Apple has become the worlds first public company to be worth $1 trillion (£767bn), with the firms Q3 results boosting stock prices high thanks to better than expected results.

The firm beats rivals like Amazon, Microsoft and Google to the milestone, and can trace its meteoric rise back to the release of the first iPhone back in 2007. In 2006, the company had sales of less than $20bn, and posted profits of almost $2bn. Last year, sales hit $229bn, with profits of $48.4bn. Since then, Apple shares have increased by 1,100 per cent, and have grown by almost a third in just the past year.

Since the firm first listed on the stock exchange in 1980, it has seen its value increase by 50,000 per cent, dwarfing the 2,000 per cent increase for the S&P 500 Index over the same period.

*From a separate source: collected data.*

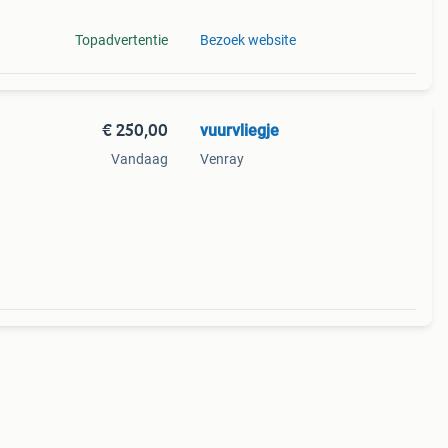
Topadvertentie
Bezoek website
€ 250,00
vuurvliegje
Vandaag
Venray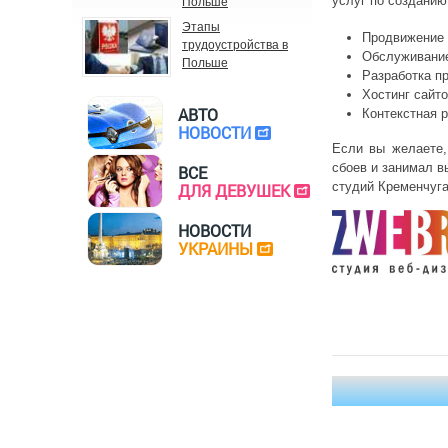
услуг по созданию
Польше
Этапы
Продвижение 
трудоустройства в
Обслуживание
Польше
Разработка п
Хостинг сайт
АВТО
Контекстная р
НОВОСТИ
Если вы желаете,
сбоев и занимал в
ВСЕ
студий Кременчуга
ДЛЯ ДЕВУШЕК
НОВОСТИ
УКРАИНЫ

Tim Cook, CEO of Apple, called the valuation a “significant milestone” that gave the company “much to be proud of”, but said also that the market capitalisation was “not the most important measure” of the companys success. In a memo to employees, Cook said that “financial returns are simply the result of Apples innovation, putting our products and customers first, and always staying true to our values.

“Steve (Jobs) founded Apple on the belief that the power of human creativity can solve even the biggest challenges – and that the people who are crazy enough to think they can change the world are the ones who do.”